_Brief_
Restate the full listing word for word and leave the pictures out.

---------------

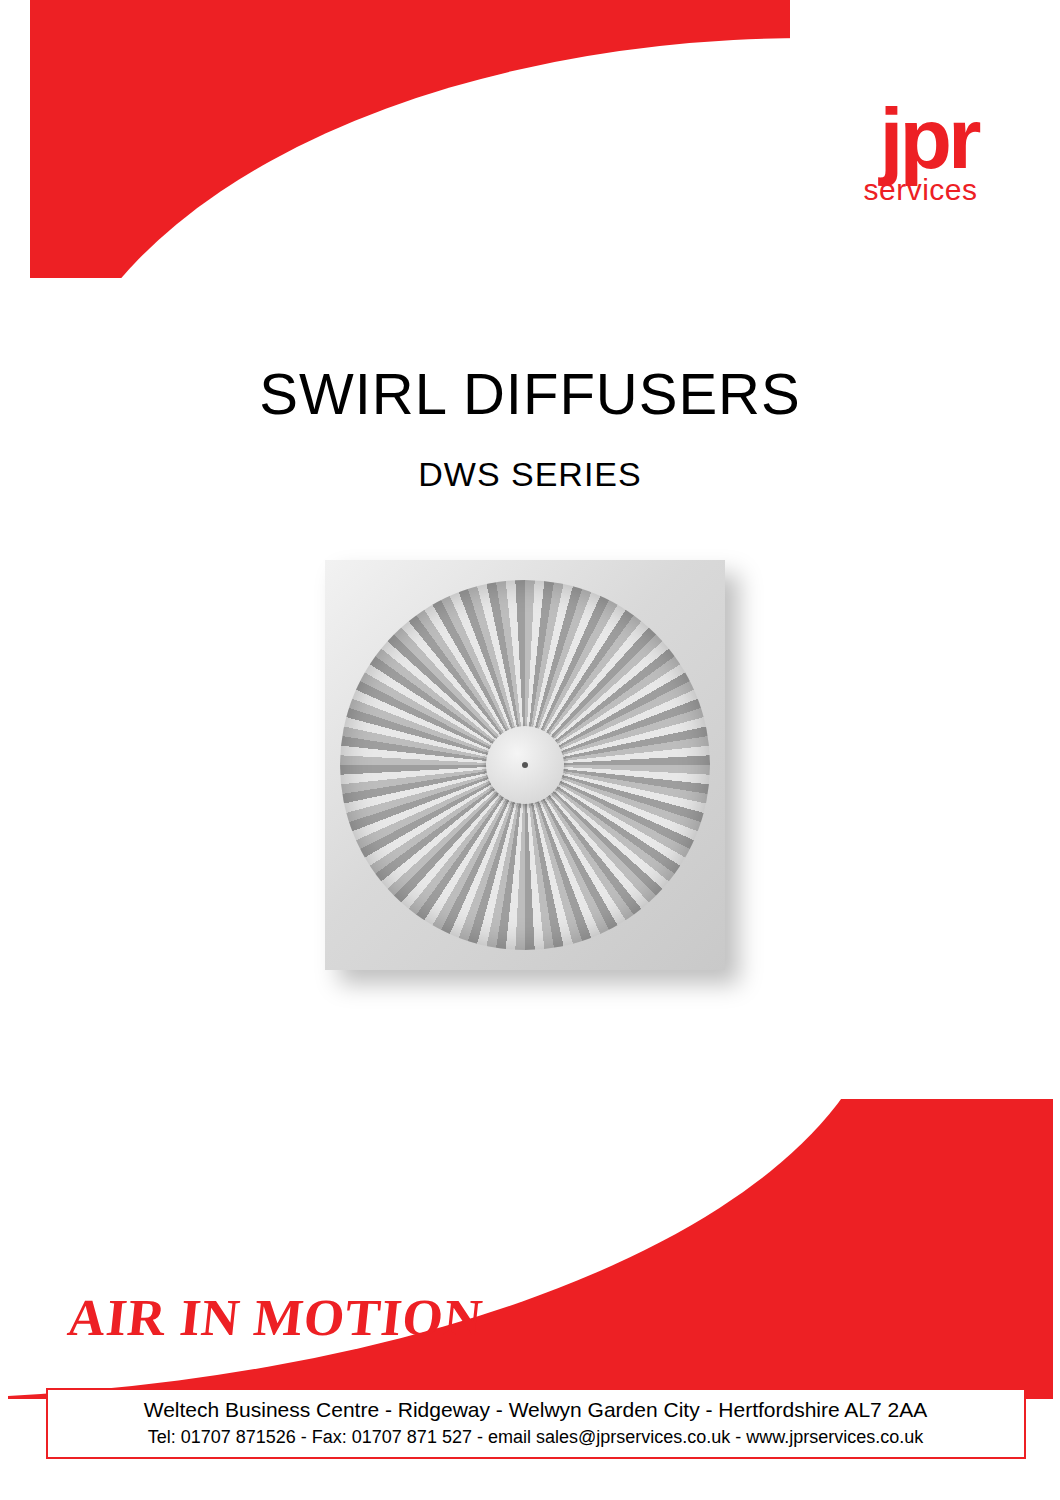jpr
services
SWIRL DIFFUSERS
DWS SERIES
Quality and efficiency without compromise
AIR IN MOTION
Weltech Business Centre - Ridgeway - Welwyn Garden City - Hertfordshire AL7 2AA
Tel: 01707 871526 - Fax: 01707 871 527 - email sales@jprservices.co.uk - www.jprservices.co.uk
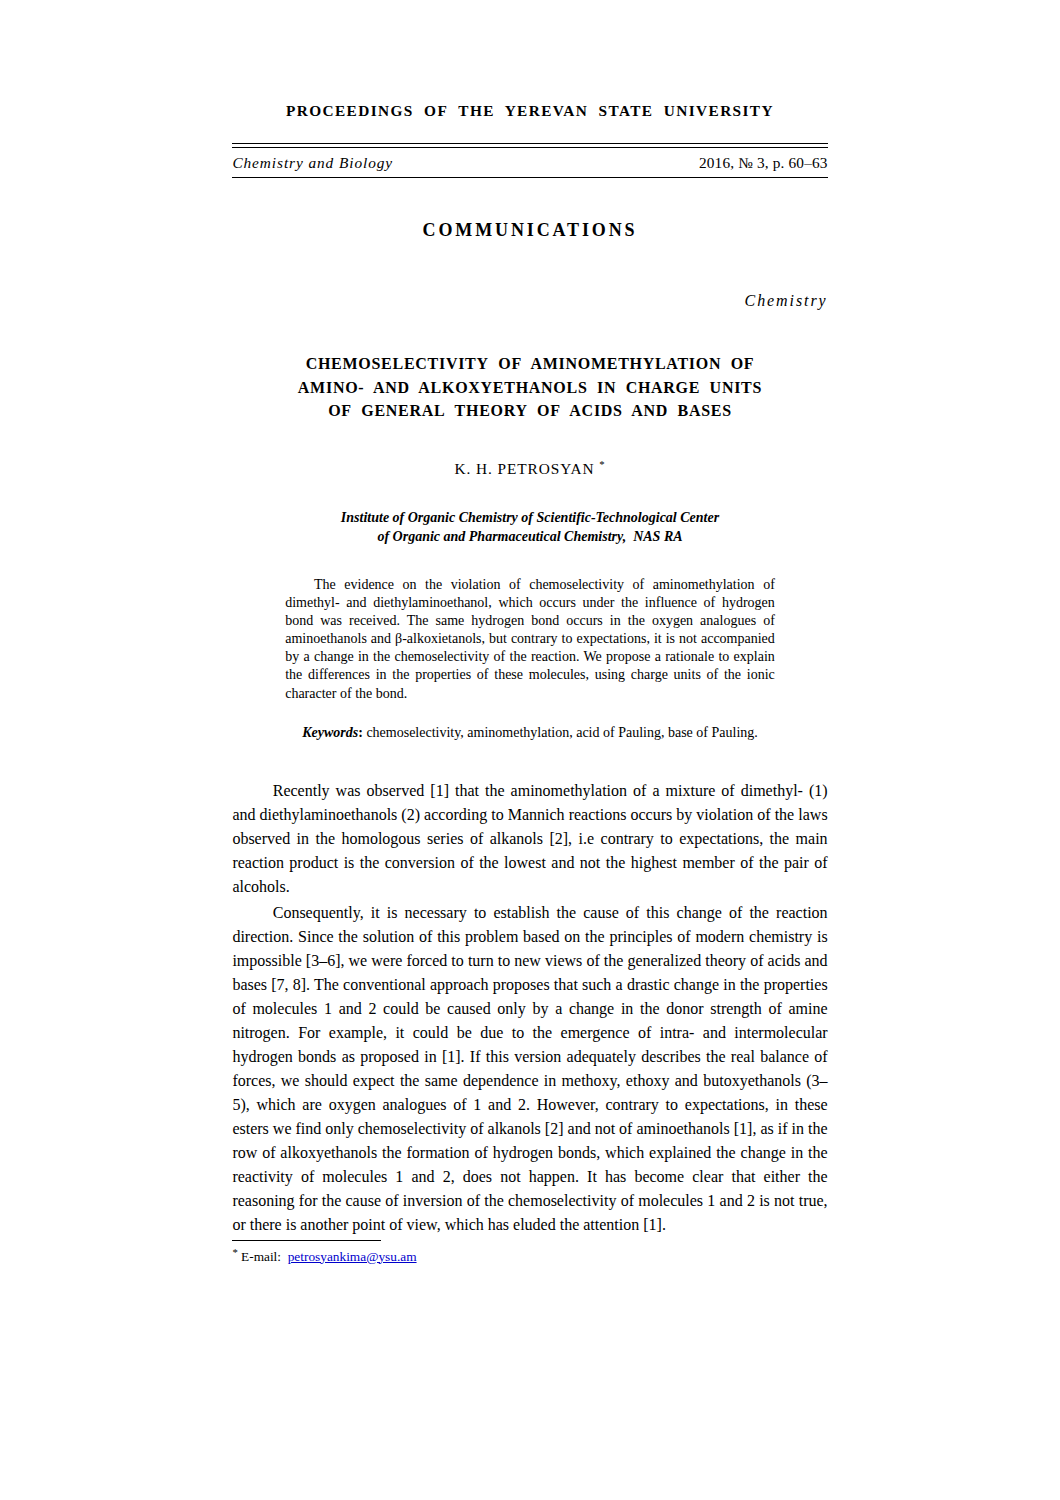PROCEEDINGS OF THE YEREVAN STATE UNIVERSITY
Chemistry and Biology 2016, № 3, p. 60–63
COMMUNICATIONS
Chemistry
Chemoselectivity of Aminomethylation of
Amino- and Alkoxyethanols in Charge Units
of General Theory of Acids and Bases
K. H. PETROSYAN *
Institute of Organic Chemistry of Scientific-Technological Center
of Organic and Pharmaceutical Chemistry, NAS RA
The evidence on the violation of chemoselectivity of aminomethylation of dimethyl- and diethylaminoethanol, which occurs under the influence of hydrogen bond was received. The same hydrogen bond occurs in the oxygen analogues of aminoethanols and β-alkoxietanols, but contrary to expectations, it is not accompanied by a change in the chemoselectivity of the reaction. We propose a rationale to explain the differences in the properties of these molecules, using charge units of the ionic character of the bond.
Keywords: chemoselectivity, aminomethylation, acid of Pauling, base of Pauling.
Recently was observed [1] that the aminomethylation of a mixture of dimethyl- (1) and diethylaminoethanols (2) according to Mannich reactions occurs by violation of the laws observed in the homologous series of alkanols [2], i.e contrary to expectations, the main reaction product is the conversion of the lowest and not the highest member of the pair of alcohols.
Consequently, it is necessary to establish the cause of this change of the reaction direction. Since the solution of this problem based on the principles of modern chemistry is impossible [3–6], we were forced to turn to new views of the generalized theory of acids and bases [7, 8]. The conventional approach proposes that such a drastic change in the properties of molecules 1 and 2 could be caused only by a change in the donor strength of amine nitrogen. For example, it could be due to the emergence of intra- and intermolecular hydrogen bonds as proposed in [1]. If this version adequately describes the real balance of forces, we should expect the same dependence in methoxy, ethoxy and butoxyethanols (3–5), which are oxygen analogues of 1 and 2. However, contrary to expectations, in these esters we find only chemoselectivity of alkanols [2] and not of aminoethanols [1], as if in the row of alkoxyethanols the formation of hydrogen bonds, which explained the change in the reactivity of molecules 1 and 2, does not happen. It has become clear that either the reasoning for the cause of inversion of the chemoselectivity of molecules 1 and 2 is not true, or there is another point of view, which has eluded the attention [1].
* E-mail: petrosyankima@ysu.am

---------------

_Task answer_
jpr
services
SWIRL DIFFUSERS
DWS SERIES
Quality and efficiency without compromise
AIR IN MOTION
Weltech Business Centre - Ridgeway - Welwyn Garden City - Hertfordshire AL7 2AA
Tel: 01707 871526 - Fax: 01707 871 527 - email sales@jprservices.co.uk - www.jprservices.co.uk
PROCEEDINGS OF THE YEREVAN STATE UNIVERSITY
Chemistry and Biology 2016, № 3, p. 60–63
COMMUNICATIONS
Chemistry
Chemoselectivity of Aminomethylation of
Amino- and Alkoxyethanols in Charge Units
of General Theory of Acids and Bases
K. H. PETROSYAN *
Institute of Organic Chemistry of Scientific-Technological Center
of Organic and Pharmaceutical Chemistry, NAS RA
The evidence on the violation of chemoselectivity of aminomethylation of dimethyl- and diethylaminoethanol, which occurs under the influence of hydrogen bond was received. The same hydrogen bond occurs in the oxygen analogues of aminoethanols and β-alkoxietanols, but contrary to expectations, it is not accompanied by a change in the chemoselectivity of the reaction. We propose a rationale to explain the differences in the properties of these molecules, using charge units of the ionic character of the bond.
Keywords: chemoselectivity, aminomethylation, acid of Pauling, base of Pauling.
Recently was observed [1] that the aminomethylation of a mixture of dimethyl- (1) and diethylaminoethanols (2) according to Mannich reactions occurs by violation of the laws observed in the homologous series of alkanols [2], i.e contrary to expectations, the main reaction product is the conversion of the lowest and not the highest member of the pair of alcohols.
Consequently, it is necessary to establish the cause of this change of the reaction direction. Since the solution of this problem based on the principles of modern chemistry is impossible [3–6], we were forced to turn to new views of the generalized theory of acids and bases [7, 8]. The conventional approach proposes that such a drastic change in the properties of molecules 1 and 2 could be caused only by a change in the donor strength of amine nitrogen. For example, it could be due to the emergence of intra- and intermolecular hydrogen bonds as proposed in [1]. If this version adequately describes the real balance of forces, we should expect the same dependence in methoxy, ethoxy and butoxyethanols (3–5), which are oxygen analogues of 1 and 2. However, contrary to expectations, in these esters we find only chemoselectivity of alkanols [2] and not of aminoethanols [1], as if in the row of alkoxyethanols the formation of hydrogen bonds, which explained the change in the reactivity of molecules 1 and 2, does not happen. It has become clear that either the reasoning for the cause of inversion of the chemoselectivity of molecules 1 and 2 is not true, or there is another point of view, which has eluded the attention [1].
* E-mail: petrosyankima@ysu.am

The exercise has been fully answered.